By: Business World
Tight consumer spending, faster e-commerce growth and the need for fast and reliable delivery amid a coronavirus pandemic has forced Philippine retailers to adapt and innovate, according to consulting firm Bain & Company.
Philippine retailers should work on social commerce and digital marketing to take advantage of such radical changes or so-called digital disruptions, Derek Keswakaroon, a partner at Bain & Company Bangkok, said in an e-mailed reply to questions.
But while technology is critical, it is not the be-all and end-all, he said. “It is important to recognize that while digital and technology will be a key driving force toward the future of retail, technology in itself is insufficient.”
He said Filipino retailers should reinvent their value proposition to put customer needs at the center of their operations.

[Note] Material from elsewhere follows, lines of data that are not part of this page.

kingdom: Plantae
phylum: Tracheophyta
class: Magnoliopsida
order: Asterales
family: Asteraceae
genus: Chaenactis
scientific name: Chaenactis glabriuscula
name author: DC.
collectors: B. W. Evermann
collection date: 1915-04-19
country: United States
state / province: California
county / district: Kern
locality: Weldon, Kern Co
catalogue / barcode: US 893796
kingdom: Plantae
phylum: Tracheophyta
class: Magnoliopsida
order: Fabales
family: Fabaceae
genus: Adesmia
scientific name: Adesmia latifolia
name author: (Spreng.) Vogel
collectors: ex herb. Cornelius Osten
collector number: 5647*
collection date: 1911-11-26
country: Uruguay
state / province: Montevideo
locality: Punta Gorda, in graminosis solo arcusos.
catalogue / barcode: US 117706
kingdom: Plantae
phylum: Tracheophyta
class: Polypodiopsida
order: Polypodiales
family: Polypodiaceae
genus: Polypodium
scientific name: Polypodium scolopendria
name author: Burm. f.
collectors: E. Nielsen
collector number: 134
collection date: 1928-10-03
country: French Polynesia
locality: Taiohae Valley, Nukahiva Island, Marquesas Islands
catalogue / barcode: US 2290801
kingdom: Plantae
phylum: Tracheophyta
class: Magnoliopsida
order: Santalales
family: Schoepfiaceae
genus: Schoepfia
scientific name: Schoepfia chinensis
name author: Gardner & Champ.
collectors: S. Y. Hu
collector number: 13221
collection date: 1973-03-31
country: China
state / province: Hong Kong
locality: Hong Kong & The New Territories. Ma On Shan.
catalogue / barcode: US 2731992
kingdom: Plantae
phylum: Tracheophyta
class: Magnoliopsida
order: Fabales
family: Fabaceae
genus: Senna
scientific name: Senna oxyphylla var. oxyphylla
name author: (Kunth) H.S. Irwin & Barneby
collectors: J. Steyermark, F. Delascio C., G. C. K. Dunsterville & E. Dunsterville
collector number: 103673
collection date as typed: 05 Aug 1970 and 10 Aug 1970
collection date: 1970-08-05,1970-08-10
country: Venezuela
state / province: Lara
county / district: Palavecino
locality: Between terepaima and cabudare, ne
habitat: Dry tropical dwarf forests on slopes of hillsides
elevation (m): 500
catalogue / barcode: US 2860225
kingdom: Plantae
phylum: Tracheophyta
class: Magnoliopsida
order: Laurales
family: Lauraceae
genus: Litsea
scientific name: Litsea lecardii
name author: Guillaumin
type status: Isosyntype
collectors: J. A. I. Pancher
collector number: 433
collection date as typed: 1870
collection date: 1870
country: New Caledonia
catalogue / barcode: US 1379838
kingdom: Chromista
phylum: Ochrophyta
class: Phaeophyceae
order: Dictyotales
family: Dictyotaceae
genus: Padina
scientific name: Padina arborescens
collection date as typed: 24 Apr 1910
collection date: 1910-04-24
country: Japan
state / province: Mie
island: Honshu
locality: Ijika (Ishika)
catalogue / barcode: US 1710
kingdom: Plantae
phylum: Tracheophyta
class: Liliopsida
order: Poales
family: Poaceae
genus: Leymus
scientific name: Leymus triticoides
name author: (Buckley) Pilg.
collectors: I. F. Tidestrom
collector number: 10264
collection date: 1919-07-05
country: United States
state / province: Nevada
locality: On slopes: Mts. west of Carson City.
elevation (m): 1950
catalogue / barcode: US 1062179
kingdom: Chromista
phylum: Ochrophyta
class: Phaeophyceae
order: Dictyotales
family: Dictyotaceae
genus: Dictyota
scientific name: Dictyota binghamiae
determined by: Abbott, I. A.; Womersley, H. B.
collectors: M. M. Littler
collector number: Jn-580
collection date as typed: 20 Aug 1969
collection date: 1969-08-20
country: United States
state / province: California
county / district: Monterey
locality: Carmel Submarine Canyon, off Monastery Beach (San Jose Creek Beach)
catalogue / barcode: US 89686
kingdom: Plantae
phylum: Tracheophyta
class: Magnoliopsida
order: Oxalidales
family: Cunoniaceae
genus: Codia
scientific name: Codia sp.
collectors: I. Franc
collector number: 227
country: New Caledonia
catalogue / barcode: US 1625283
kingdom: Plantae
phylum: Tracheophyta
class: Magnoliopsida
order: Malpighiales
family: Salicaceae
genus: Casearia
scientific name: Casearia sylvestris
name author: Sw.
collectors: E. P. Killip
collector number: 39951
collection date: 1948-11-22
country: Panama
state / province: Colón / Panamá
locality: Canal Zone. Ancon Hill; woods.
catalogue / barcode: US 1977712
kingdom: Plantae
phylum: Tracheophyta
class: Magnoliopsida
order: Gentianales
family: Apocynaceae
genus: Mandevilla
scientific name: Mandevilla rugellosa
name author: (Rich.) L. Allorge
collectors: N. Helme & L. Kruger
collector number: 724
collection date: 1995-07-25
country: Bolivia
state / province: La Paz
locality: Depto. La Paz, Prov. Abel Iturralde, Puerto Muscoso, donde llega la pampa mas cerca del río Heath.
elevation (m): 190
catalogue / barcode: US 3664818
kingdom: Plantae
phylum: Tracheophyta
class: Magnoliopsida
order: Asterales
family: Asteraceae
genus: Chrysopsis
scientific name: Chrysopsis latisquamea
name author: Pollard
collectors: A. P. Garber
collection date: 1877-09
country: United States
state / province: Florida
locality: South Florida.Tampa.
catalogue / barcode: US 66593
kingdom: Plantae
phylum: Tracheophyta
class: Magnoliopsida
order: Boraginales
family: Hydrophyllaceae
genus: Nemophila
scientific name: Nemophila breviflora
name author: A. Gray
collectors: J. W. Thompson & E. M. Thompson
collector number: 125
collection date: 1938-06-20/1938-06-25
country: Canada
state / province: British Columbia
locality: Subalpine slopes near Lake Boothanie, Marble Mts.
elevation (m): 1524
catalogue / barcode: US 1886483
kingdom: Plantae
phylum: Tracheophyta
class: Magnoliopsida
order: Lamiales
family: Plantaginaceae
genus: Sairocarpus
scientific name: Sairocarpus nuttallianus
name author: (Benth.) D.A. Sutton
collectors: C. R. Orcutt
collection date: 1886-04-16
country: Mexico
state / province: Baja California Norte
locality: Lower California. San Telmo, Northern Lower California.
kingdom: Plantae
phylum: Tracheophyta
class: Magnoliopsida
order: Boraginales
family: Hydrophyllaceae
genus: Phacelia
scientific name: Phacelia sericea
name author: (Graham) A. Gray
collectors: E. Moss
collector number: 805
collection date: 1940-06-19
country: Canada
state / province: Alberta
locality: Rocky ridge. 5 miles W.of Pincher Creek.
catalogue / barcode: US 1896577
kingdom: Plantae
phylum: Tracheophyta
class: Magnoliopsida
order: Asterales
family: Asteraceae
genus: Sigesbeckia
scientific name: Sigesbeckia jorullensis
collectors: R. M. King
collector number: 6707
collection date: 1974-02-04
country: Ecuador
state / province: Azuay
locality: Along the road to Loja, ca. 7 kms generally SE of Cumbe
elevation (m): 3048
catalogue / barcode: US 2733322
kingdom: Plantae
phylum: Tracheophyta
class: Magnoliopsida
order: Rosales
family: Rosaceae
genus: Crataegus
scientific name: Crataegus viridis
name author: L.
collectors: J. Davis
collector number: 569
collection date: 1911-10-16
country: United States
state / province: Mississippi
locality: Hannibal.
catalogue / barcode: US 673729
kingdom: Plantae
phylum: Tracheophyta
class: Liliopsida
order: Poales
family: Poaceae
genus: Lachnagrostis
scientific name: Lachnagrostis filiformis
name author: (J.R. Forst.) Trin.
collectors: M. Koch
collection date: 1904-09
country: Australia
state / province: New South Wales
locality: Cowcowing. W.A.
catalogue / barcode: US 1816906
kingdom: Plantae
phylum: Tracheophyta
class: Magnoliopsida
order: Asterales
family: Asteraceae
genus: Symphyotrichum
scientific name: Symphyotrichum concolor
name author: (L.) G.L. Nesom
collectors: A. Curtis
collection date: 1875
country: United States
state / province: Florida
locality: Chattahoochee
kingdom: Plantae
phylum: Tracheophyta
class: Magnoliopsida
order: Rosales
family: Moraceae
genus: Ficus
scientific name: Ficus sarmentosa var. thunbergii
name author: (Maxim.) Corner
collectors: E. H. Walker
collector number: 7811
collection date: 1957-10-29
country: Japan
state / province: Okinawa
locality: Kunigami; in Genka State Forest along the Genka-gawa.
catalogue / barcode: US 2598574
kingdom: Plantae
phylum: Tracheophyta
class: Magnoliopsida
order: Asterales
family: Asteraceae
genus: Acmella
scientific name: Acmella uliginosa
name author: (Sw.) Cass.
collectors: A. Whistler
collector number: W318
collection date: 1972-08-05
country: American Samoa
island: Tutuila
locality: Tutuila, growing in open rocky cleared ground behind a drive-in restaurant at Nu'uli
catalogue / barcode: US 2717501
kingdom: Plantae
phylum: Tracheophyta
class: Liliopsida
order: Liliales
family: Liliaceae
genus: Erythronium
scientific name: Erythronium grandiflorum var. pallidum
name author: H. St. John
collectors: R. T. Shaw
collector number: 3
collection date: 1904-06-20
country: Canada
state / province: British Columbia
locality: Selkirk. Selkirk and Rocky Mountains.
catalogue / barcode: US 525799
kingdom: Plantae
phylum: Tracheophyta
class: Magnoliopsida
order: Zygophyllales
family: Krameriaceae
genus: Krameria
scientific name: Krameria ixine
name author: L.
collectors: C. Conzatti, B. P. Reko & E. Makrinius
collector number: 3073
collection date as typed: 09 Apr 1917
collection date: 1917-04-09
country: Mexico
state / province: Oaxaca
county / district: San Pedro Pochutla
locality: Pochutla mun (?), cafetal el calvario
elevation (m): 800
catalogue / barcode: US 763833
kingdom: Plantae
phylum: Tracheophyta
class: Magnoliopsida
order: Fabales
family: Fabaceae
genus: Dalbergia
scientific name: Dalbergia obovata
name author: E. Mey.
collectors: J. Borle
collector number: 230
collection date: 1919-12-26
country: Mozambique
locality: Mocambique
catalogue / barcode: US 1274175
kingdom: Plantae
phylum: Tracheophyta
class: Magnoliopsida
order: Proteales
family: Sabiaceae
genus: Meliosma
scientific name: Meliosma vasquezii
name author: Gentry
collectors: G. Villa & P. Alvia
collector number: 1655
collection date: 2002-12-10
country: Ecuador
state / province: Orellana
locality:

“That might involve putting ultra-convenience at the heart of their offering in response to denser urbanization and the rise of time-poor dual-income households,” Bain & Company said in a report discussing the future of retail in the Asia-Pacific region.
Mr. Keswakaroon said there would still be brick-and-mortar stores, but retailers should strengthen their assets and operations for the future.
“There is still a compelling role that physical stores can play,” he said. “The importance is taking a future back approach to optimally resize and respace the store network, and plan for the next generation of store formats, reflecting the changing role of stores,” he added.
In the report, Bain & Company said the Philippine retail industry barely experiences radical digital innovations and has a market that is less mature than in developed economies such as South Korea and Australia.